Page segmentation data
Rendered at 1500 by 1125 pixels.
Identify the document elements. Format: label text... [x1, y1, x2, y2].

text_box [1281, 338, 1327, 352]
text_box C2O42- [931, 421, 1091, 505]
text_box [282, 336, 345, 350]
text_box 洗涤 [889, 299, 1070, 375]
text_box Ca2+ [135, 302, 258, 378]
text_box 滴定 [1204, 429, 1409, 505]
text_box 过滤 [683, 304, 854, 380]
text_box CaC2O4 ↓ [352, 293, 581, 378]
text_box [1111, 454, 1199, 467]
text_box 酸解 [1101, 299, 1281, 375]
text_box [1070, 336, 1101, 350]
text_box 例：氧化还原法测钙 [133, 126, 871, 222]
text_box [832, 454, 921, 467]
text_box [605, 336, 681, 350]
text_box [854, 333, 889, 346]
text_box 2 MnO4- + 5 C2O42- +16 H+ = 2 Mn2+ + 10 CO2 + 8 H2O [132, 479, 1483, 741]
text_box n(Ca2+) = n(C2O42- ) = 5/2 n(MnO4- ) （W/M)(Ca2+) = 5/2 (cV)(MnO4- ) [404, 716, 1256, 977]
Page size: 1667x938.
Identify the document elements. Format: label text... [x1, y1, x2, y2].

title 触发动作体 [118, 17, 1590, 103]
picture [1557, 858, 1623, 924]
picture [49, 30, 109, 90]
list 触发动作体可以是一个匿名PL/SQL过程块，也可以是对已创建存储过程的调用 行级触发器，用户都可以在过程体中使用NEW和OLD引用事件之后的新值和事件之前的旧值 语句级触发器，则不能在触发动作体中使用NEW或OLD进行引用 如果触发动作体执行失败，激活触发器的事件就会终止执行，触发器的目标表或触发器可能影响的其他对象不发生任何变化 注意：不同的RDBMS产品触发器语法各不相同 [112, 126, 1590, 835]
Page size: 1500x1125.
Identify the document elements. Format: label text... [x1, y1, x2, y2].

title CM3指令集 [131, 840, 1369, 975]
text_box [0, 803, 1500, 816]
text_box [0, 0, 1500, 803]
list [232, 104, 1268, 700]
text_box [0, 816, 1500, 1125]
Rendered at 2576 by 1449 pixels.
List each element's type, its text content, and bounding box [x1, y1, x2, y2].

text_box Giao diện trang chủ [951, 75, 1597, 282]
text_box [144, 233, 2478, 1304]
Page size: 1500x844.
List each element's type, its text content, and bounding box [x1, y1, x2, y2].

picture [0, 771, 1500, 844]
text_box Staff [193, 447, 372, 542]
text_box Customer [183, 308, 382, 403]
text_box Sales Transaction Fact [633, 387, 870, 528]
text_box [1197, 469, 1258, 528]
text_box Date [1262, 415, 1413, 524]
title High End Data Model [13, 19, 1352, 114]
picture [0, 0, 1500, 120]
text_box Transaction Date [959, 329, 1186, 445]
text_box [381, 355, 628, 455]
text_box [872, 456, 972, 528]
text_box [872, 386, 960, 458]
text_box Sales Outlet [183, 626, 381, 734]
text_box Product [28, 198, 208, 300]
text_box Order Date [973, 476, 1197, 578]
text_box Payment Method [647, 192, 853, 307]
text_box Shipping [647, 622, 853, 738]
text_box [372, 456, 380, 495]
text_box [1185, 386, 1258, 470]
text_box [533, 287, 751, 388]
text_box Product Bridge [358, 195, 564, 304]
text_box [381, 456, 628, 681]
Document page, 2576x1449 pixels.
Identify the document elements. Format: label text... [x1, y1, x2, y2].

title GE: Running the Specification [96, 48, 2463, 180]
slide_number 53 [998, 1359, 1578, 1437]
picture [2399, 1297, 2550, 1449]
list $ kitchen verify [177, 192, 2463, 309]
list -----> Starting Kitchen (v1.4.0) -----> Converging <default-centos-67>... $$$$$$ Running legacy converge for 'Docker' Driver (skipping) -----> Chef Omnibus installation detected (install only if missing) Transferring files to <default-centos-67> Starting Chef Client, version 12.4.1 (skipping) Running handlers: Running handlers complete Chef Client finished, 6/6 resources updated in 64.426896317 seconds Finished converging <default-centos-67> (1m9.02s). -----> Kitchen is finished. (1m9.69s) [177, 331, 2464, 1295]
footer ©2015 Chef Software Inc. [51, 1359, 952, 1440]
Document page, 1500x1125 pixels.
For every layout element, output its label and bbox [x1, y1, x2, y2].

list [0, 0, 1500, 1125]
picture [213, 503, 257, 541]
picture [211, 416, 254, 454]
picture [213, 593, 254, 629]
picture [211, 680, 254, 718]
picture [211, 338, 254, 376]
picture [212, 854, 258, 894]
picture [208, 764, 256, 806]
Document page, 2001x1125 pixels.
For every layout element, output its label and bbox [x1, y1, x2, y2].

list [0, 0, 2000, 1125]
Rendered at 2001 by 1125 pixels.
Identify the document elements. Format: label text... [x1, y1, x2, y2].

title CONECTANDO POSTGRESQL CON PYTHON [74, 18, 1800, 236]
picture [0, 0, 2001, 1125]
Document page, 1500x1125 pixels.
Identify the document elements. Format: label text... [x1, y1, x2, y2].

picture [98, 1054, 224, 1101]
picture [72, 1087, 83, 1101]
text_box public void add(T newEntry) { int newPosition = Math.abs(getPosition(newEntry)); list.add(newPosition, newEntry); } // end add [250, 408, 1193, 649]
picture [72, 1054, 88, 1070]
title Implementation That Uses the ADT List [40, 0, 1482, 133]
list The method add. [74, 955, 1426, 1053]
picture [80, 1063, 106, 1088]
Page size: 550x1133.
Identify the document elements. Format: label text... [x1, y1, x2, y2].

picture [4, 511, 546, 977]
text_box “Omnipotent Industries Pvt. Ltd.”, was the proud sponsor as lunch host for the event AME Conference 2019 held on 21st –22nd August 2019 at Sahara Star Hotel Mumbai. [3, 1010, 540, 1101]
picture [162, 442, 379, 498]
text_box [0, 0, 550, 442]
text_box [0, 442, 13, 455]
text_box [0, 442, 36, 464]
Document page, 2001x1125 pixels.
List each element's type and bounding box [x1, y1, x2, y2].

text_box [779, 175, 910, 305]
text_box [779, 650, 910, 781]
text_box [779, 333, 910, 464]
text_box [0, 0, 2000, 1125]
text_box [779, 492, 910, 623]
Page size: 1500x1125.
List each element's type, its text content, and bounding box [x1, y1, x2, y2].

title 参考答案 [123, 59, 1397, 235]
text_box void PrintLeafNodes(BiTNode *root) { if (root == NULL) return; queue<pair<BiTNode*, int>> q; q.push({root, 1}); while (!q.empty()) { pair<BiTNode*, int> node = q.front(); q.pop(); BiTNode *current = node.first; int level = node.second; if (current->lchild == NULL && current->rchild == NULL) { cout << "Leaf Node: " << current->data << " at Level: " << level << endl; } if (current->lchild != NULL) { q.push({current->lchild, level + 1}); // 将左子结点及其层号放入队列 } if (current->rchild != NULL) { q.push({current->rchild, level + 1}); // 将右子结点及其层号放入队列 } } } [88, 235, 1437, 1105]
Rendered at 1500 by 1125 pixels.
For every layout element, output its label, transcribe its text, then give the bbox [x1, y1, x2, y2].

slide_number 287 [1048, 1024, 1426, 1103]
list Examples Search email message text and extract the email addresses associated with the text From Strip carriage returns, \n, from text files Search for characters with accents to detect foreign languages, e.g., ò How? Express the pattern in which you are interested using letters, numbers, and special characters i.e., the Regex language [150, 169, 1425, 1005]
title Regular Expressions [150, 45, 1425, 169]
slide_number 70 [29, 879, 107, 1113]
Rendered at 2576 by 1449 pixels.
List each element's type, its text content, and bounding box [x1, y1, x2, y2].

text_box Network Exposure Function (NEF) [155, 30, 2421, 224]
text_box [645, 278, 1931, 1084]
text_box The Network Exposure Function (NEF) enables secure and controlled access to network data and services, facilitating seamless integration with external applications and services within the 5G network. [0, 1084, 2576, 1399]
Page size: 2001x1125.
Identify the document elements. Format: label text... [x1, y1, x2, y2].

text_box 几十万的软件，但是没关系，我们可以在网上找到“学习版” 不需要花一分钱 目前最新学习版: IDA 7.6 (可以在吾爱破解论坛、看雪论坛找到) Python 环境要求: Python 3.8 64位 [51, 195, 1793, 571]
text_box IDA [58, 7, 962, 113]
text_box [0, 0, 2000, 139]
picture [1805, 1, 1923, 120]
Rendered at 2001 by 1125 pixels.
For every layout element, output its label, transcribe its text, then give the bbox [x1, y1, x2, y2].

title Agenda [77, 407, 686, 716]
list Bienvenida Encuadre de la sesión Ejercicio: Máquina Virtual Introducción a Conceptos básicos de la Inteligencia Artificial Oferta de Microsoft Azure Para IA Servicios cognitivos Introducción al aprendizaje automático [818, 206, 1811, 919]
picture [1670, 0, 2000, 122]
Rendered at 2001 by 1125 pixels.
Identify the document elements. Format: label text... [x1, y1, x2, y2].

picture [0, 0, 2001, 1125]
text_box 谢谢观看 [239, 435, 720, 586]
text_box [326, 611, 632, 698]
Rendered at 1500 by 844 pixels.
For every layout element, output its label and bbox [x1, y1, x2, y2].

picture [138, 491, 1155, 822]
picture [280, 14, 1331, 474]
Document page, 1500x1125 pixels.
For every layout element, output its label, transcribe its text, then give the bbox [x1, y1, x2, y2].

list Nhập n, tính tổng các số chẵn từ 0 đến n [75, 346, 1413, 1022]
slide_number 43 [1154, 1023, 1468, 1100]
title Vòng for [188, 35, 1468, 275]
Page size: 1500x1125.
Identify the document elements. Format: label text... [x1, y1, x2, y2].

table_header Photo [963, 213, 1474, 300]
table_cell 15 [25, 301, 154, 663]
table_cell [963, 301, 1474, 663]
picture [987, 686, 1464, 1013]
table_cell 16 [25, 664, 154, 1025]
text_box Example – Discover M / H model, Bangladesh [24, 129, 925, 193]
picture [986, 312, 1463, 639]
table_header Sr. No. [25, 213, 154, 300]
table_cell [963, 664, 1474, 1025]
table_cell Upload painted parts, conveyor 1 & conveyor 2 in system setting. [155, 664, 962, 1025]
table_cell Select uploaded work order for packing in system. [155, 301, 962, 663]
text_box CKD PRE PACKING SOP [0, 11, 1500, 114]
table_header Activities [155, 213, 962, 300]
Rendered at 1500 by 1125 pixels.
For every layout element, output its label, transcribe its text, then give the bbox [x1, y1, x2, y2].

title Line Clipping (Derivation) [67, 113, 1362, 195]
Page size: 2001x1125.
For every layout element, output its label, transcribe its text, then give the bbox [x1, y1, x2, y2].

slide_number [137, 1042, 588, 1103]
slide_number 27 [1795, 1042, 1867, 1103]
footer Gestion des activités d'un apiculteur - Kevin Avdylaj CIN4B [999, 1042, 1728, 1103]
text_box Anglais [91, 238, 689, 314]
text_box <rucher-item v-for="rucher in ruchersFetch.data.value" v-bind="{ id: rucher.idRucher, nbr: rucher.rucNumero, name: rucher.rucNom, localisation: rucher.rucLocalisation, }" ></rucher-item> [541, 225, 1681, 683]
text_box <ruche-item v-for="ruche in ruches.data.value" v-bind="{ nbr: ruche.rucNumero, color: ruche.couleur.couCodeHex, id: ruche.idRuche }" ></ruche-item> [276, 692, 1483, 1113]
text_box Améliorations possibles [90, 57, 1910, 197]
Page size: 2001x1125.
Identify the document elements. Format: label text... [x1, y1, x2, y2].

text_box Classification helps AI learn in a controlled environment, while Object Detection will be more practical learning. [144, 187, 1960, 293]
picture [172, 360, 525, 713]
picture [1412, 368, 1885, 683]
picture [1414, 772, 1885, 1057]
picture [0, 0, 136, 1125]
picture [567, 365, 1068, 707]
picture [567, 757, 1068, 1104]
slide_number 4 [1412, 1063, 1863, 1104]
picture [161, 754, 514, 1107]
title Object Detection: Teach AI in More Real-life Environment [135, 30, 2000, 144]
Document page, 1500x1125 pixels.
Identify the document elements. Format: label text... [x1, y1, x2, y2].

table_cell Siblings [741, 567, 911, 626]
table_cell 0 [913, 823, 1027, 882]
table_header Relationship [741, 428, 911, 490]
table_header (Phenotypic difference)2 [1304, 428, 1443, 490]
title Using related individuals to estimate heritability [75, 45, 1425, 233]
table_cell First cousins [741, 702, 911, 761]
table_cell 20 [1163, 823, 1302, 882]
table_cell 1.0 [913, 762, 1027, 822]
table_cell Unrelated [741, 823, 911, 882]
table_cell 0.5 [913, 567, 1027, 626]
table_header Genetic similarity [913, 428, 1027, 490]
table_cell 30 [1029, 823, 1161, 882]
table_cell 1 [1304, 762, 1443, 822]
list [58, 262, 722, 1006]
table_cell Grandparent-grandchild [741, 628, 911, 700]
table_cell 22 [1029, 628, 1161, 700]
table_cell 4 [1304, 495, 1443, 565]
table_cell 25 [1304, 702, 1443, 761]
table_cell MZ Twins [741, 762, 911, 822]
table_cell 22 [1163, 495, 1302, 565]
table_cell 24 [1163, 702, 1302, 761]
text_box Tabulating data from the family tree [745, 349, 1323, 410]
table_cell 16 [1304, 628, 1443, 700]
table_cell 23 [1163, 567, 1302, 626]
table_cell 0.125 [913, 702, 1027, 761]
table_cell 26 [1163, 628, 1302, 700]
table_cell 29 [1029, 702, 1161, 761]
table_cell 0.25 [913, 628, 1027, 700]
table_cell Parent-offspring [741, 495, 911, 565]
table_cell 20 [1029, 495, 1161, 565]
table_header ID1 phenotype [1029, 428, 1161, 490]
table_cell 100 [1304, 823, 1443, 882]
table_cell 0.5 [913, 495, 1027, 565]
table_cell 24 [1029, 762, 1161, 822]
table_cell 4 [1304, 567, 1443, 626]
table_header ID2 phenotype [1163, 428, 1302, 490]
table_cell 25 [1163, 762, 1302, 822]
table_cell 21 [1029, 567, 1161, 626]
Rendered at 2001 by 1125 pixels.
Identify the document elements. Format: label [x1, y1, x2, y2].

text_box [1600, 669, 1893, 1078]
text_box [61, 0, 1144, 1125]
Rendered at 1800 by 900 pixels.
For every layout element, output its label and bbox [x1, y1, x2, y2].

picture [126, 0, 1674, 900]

### Task item
All lines above from the one holding "text_box [1185, 386, 1258, 470]" to the one holding "Document page, 2576x1449 pixels.", inclusive, are to be copied exactly; no other line is wanted.

### Solution to this exercise
text_box [1185, 386, 1258, 470]
text_box [533, 287, 751, 388]
text_box Product Bridge [358, 195, 564, 304]
text_box [381, 456, 628, 681]
Document page, 2576x1449 pixels.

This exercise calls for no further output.